§ **WORK INSTRUCTION**: Gather all lines in the entries below that include the word "building".

§ **Stored data**:
Content starts
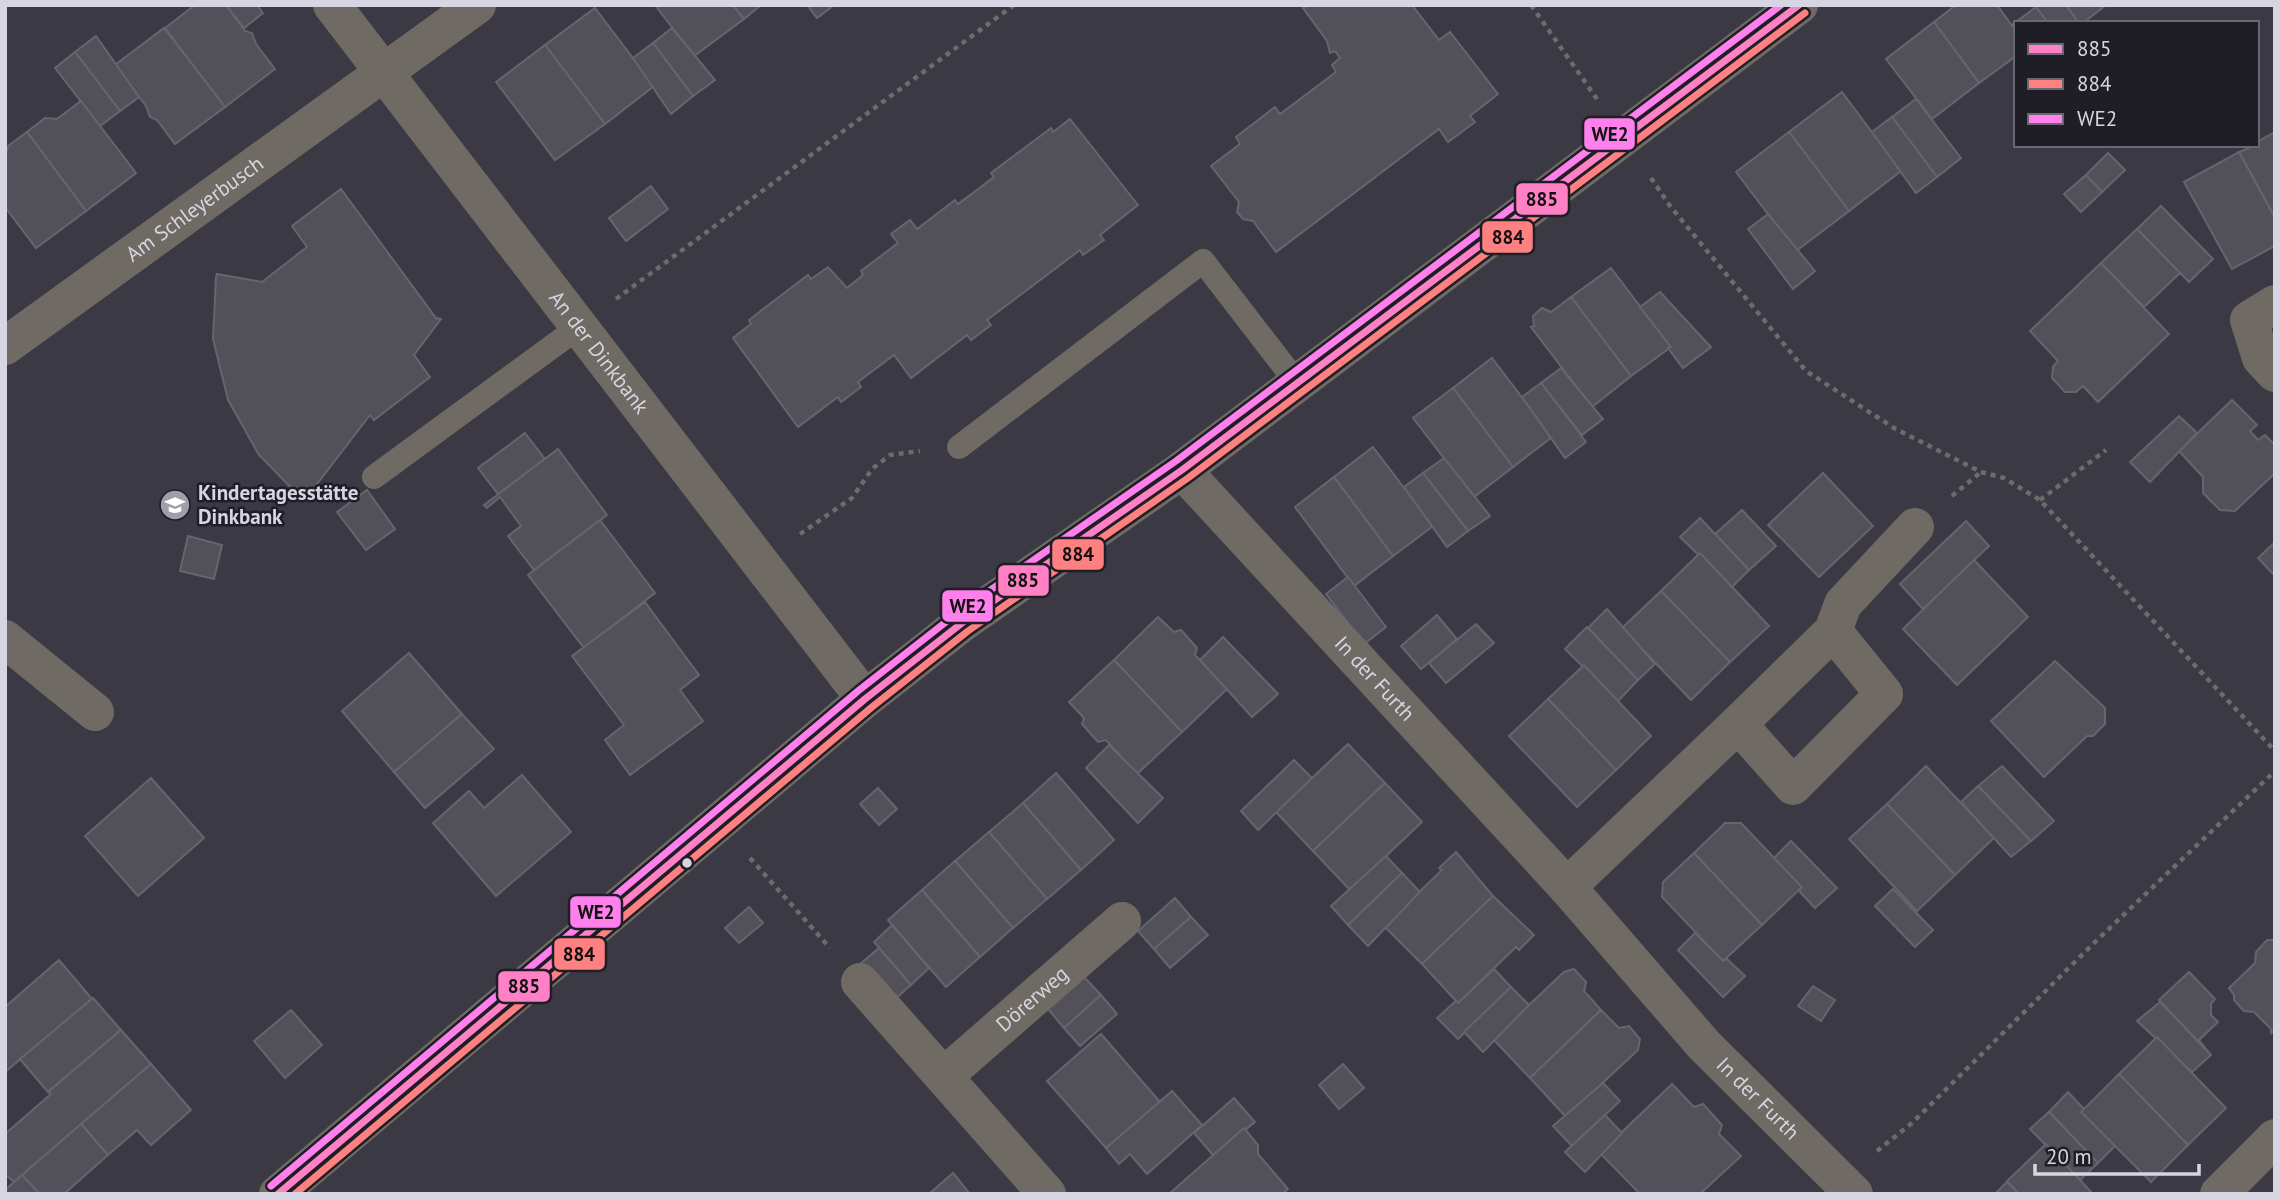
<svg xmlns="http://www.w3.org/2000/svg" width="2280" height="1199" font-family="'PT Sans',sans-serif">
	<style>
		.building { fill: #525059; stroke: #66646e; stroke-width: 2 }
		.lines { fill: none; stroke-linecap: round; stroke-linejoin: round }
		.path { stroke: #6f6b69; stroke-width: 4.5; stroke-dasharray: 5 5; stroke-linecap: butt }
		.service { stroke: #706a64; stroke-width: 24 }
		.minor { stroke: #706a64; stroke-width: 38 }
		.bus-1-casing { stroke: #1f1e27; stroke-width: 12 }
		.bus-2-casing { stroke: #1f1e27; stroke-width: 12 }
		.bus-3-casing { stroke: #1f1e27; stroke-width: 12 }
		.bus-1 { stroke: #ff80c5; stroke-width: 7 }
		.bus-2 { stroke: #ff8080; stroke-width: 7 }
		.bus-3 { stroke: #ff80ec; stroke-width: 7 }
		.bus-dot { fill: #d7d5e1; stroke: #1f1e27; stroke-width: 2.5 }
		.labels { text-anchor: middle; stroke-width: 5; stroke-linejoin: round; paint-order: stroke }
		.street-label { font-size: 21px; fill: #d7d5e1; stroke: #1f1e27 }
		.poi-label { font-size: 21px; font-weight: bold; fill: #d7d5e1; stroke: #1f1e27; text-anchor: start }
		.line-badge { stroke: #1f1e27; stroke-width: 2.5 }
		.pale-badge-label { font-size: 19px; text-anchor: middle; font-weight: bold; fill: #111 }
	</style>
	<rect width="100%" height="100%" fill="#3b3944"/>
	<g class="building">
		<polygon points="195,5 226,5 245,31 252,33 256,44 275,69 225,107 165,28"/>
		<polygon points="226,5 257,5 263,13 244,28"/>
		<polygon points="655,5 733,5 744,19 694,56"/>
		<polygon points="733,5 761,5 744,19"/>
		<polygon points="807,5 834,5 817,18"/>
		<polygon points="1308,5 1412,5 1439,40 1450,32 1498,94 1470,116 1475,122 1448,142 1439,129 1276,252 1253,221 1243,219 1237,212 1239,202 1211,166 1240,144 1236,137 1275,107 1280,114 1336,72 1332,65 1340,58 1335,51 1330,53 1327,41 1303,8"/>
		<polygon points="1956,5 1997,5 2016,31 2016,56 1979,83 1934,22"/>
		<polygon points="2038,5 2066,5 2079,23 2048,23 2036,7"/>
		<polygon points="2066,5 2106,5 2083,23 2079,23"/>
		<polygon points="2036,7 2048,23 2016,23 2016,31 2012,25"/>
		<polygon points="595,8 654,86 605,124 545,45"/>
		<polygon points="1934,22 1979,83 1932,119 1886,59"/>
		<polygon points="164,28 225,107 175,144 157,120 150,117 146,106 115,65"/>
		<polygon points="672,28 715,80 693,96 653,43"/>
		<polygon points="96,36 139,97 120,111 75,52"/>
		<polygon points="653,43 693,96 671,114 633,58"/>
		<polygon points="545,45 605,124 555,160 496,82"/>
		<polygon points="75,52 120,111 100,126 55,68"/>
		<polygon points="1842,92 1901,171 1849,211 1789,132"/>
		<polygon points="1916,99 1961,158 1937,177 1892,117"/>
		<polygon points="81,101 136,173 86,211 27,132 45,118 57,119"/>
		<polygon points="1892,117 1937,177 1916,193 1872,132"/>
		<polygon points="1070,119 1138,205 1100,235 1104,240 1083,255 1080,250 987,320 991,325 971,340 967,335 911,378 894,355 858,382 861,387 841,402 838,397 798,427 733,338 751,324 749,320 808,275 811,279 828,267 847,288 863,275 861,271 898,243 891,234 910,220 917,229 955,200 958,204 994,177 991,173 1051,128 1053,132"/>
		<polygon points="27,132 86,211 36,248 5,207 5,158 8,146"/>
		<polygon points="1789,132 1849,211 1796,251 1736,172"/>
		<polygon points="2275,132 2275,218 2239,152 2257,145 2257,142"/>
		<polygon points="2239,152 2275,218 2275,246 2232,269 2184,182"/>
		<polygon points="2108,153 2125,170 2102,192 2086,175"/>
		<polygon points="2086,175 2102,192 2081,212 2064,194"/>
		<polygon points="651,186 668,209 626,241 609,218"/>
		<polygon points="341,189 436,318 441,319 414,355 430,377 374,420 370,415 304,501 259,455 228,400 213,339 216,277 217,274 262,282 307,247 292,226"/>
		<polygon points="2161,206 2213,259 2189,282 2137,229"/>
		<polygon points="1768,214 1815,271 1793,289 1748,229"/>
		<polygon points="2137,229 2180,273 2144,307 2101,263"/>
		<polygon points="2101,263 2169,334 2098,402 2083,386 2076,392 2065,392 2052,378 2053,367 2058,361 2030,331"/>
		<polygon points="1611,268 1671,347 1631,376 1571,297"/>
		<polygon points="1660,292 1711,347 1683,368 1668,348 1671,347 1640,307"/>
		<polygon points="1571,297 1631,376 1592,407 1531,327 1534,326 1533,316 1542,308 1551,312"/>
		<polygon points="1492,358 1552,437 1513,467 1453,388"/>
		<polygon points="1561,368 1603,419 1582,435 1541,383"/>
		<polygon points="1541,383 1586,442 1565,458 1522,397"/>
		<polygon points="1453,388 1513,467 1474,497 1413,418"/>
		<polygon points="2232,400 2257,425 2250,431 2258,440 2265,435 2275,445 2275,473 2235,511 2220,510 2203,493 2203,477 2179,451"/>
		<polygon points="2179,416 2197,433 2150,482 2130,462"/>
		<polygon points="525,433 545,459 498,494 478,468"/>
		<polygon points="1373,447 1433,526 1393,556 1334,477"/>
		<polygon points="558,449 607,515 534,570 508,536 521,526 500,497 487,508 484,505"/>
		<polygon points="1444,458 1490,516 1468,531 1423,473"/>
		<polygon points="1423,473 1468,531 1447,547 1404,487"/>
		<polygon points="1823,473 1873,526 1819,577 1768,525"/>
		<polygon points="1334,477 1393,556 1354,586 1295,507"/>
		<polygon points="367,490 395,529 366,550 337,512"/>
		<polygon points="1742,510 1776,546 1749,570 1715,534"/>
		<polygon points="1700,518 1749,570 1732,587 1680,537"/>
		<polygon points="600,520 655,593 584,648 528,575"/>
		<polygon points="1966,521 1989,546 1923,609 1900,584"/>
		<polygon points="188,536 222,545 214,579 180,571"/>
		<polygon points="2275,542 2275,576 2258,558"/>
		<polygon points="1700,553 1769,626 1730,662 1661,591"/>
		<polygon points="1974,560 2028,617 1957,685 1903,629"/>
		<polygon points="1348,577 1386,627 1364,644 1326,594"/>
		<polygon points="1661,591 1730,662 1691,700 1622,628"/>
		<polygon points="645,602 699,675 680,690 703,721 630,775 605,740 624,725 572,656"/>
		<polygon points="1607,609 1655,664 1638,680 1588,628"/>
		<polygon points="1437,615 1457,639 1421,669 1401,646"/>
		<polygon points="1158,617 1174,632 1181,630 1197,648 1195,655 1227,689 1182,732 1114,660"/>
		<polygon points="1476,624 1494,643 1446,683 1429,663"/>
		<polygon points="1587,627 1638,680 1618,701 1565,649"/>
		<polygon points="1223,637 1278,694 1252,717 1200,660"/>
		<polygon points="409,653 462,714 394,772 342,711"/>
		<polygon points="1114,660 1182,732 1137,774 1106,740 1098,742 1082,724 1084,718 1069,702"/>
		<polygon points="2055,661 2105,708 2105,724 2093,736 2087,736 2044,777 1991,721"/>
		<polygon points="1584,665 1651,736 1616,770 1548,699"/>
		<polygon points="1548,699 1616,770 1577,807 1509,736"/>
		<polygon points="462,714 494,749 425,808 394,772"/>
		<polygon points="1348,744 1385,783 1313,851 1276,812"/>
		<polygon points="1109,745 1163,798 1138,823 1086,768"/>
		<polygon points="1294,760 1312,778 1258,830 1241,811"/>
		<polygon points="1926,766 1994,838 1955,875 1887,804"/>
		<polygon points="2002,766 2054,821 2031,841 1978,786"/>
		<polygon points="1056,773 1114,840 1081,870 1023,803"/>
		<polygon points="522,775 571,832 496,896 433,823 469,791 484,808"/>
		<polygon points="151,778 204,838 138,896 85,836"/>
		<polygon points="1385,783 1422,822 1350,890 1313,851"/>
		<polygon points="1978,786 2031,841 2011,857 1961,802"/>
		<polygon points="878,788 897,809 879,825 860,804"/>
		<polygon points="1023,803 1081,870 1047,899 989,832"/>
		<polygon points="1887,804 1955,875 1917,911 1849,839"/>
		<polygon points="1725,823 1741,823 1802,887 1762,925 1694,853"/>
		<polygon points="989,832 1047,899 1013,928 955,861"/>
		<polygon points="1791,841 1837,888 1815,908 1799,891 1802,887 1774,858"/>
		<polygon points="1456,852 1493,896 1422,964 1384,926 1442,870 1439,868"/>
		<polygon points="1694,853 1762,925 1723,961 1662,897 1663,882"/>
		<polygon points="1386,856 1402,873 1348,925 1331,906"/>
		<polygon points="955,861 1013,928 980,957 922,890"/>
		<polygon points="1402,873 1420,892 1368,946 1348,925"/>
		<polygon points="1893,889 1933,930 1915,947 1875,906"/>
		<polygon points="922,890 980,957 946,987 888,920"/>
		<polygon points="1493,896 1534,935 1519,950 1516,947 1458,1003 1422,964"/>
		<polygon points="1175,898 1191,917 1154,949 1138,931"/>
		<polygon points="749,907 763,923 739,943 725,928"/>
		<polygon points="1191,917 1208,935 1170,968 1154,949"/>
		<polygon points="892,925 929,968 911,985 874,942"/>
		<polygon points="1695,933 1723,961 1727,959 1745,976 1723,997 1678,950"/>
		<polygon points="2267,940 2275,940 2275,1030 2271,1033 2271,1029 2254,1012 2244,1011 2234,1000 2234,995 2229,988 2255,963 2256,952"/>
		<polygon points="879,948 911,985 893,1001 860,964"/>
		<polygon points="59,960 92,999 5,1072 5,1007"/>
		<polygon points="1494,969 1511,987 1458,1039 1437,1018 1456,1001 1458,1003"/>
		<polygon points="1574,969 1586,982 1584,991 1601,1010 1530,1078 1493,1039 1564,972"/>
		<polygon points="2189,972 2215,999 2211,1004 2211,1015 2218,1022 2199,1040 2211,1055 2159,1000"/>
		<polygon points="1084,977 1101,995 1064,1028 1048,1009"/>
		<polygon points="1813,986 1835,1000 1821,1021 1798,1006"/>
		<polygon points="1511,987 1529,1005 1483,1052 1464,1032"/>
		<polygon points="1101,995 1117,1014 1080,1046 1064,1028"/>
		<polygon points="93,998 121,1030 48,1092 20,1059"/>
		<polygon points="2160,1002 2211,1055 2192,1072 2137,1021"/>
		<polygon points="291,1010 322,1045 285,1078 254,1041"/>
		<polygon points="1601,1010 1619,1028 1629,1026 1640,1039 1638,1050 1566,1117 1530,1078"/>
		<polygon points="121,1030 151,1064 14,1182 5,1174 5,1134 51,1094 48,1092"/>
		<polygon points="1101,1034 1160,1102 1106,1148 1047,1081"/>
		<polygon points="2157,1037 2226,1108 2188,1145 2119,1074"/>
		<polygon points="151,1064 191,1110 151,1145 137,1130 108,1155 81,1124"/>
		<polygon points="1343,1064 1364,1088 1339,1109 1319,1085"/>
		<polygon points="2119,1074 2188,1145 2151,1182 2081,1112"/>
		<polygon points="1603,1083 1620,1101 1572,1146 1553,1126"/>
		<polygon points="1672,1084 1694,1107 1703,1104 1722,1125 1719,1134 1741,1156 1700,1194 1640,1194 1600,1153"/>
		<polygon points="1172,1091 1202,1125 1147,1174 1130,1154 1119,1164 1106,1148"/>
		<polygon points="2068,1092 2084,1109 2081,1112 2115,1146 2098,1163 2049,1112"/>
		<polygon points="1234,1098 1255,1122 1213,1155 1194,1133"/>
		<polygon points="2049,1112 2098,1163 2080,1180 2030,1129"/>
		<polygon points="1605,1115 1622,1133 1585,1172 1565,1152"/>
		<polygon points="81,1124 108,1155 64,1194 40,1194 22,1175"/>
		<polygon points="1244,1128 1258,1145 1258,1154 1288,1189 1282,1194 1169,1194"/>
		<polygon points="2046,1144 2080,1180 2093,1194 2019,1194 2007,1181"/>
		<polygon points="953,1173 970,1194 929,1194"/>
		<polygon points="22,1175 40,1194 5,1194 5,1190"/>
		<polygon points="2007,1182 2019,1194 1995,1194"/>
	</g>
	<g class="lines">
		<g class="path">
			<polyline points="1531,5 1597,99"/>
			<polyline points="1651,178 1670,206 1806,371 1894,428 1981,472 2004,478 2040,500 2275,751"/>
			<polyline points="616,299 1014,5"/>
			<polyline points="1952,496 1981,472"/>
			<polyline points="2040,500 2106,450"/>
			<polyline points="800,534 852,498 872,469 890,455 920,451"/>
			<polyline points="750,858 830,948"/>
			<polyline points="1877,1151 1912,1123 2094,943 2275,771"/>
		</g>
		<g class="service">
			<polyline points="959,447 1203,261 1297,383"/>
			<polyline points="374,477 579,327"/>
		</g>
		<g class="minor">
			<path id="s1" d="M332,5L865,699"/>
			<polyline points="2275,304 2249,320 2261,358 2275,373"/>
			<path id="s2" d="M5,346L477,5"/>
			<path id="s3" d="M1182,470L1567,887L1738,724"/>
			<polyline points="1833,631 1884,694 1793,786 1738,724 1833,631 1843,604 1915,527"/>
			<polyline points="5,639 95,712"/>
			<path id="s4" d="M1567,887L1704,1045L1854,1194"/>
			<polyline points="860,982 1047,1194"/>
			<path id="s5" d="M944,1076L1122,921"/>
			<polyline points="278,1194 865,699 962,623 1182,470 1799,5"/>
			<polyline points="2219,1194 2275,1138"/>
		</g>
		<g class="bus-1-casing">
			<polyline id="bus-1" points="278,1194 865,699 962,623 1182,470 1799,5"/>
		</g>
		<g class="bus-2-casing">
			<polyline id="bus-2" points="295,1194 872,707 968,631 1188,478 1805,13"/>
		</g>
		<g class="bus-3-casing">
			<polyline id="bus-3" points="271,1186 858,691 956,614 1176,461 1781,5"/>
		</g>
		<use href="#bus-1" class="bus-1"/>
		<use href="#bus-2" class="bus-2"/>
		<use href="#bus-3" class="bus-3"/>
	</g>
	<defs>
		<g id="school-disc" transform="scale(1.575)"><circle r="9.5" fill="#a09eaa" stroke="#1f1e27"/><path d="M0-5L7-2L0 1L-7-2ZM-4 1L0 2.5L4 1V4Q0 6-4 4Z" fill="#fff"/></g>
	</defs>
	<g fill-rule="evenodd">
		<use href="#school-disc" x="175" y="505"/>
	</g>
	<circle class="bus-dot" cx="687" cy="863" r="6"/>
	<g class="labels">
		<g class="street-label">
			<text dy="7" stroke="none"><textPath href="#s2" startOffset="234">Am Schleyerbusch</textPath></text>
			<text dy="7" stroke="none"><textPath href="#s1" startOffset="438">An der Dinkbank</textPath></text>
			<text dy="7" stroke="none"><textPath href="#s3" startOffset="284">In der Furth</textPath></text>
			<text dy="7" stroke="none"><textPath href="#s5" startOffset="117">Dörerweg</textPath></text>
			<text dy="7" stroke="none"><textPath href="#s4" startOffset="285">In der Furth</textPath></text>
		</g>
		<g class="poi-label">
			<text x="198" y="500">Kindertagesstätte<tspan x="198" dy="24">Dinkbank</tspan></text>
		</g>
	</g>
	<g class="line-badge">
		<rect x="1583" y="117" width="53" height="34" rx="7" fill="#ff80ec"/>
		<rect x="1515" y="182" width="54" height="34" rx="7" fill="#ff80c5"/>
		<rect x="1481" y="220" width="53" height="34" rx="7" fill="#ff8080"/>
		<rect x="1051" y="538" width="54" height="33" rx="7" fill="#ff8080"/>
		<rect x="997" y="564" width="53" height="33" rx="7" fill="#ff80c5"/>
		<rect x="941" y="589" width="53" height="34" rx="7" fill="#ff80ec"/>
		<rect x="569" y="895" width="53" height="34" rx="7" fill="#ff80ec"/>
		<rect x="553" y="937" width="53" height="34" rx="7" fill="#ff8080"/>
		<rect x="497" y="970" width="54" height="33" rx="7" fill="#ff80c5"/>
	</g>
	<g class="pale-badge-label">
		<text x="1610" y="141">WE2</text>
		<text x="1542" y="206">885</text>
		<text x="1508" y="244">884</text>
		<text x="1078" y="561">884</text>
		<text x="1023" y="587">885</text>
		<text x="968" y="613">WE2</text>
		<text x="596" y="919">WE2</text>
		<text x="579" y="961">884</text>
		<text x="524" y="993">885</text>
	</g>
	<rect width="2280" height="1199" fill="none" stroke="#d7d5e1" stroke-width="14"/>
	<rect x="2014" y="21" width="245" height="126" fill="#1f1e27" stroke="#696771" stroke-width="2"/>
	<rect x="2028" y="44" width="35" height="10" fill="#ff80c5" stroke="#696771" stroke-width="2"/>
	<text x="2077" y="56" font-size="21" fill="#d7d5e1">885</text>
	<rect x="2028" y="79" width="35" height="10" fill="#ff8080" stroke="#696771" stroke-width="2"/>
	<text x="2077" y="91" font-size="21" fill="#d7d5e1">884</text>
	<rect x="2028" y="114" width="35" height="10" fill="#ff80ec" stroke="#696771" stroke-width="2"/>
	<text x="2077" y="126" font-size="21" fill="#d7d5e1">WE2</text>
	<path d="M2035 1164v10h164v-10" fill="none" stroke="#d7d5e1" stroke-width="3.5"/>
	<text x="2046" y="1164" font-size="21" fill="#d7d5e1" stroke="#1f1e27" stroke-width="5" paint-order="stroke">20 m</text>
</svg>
Content ends
§ **SOLUTION**:
		.building { fill: #525059; stroke: #66646e; stroke-width: 2 }
	<g class="building">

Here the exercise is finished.